Bordeaux’s share of trade on the Liv-ex online wine market has fallen to a monthly average of 74 per cent so far this year from 79 per cent in 2014, according to the London-based exchange’s latest Cellar Watch market report.
In 2010, as Chinese demand was driving a bull market in top wines from the region, the share was as high as 95 per cent.
The wine market has come through a turbulent seven years, sparked by the 2008 financial crisis and then a selloff driven in part by China’s crackdown on lavish gift-giving. High prices for the critically acclaimed 2009 and 2010 Bordeaux vintages discouraged buyers in the U.S. and U.K., while lesser vintages between 2011 and 2013 proved hard to sell.
“After its trade share plummeted to an all time low of 65.5 per cent in June, Bordeaux accounted for 75.2 per cent in July,” Liv-ex said. “First growth share held steady,” with the five top left-bank wine estates representing 31 per cent of Bordeaux activity and Chateau Mouton Rothschild trading the most.

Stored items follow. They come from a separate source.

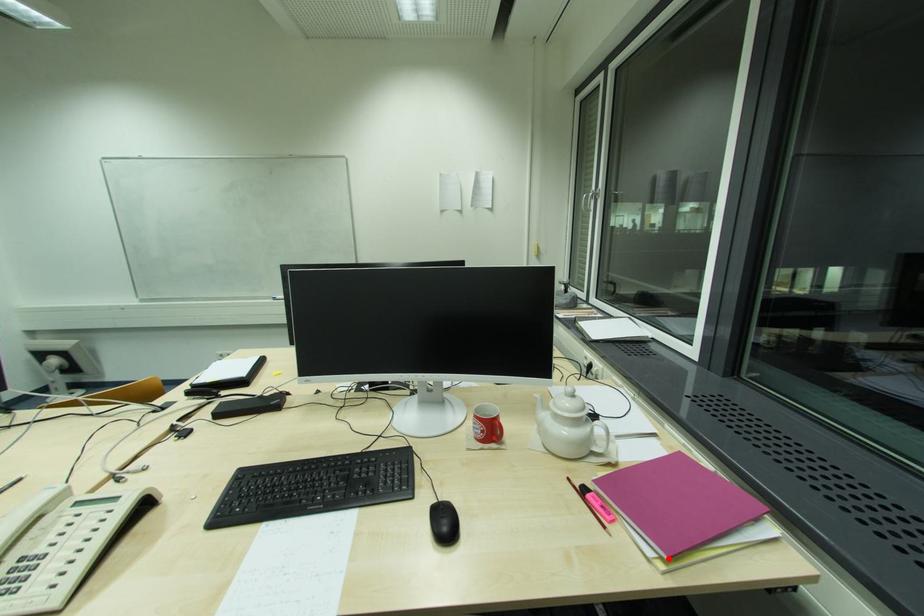
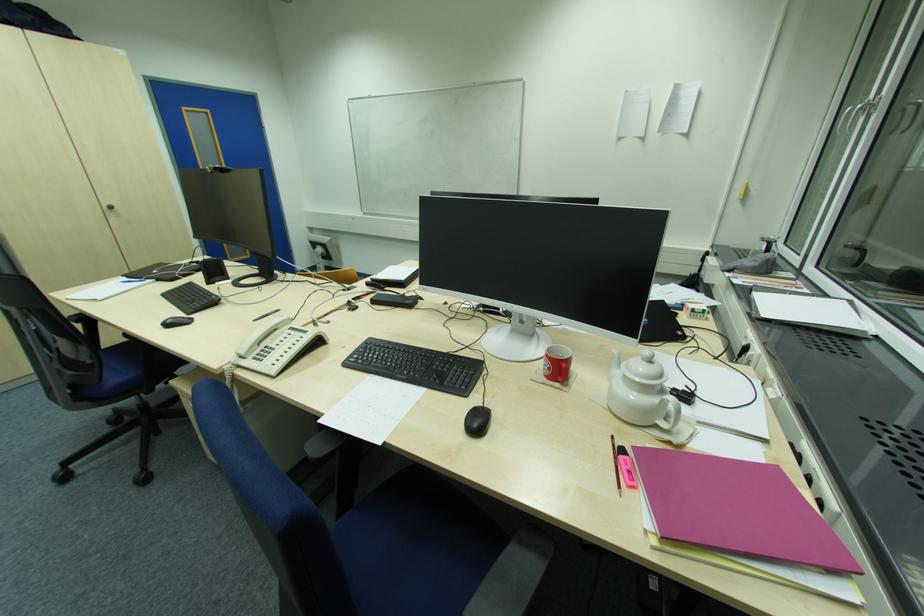
The point at the highlighted location is marked in the first image. Where is the corresponding point in the second image?

(662, 537)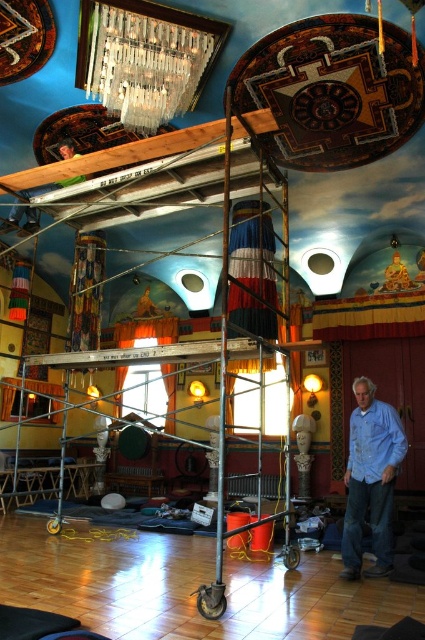
Can you confirm if metallic glass chandelier at upper center is taller than blue denim jeans at lower right?

No.

Is metallic glass chandelier at upper center below blue denim jeans at lower right?

No, metallic glass chandelier at upper center is not below blue denim jeans at lower right.

Measure the distance between point (116, 109) and camera.

A distance of 20.49 feet exists between point (116, 109) and camera.

This screenshot has width=425, height=640. Identify the location of metallic glass chandelier at upper center. (142, 58).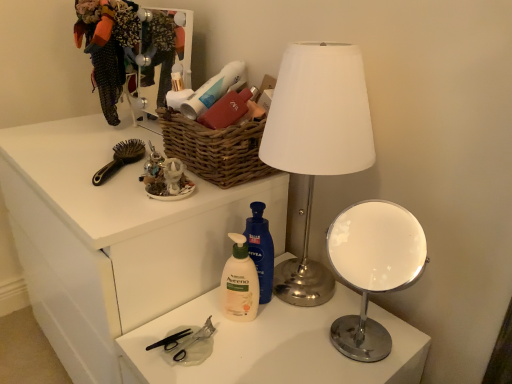
This screenshot has height=384, width=512. I want to click on free point in front of white plastic pump bottle at center, the first cleaning product viewed from the right, so click(x=267, y=354).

Within Bordeaux, trading in the 2005 vintage dropped back in July after peaking in June amid a surge of investor interest, as U.S. critic Robert Parker published revised scores for those wines. Trading volume shifted more towards the 2010 vintage during July, according to the Cellar Watch report.
Index Trends
The Liv-ex Fine Wine 50 Index fell in July, snapping three months of gains and leaving it up just 0.6 per cent for the year, according to Liv-ex.
The index, which comprises 10 recent vintages from each of the five first-growth producers, has fallen for the past four years and is still trading 40 per cent below its mid-2011 peak.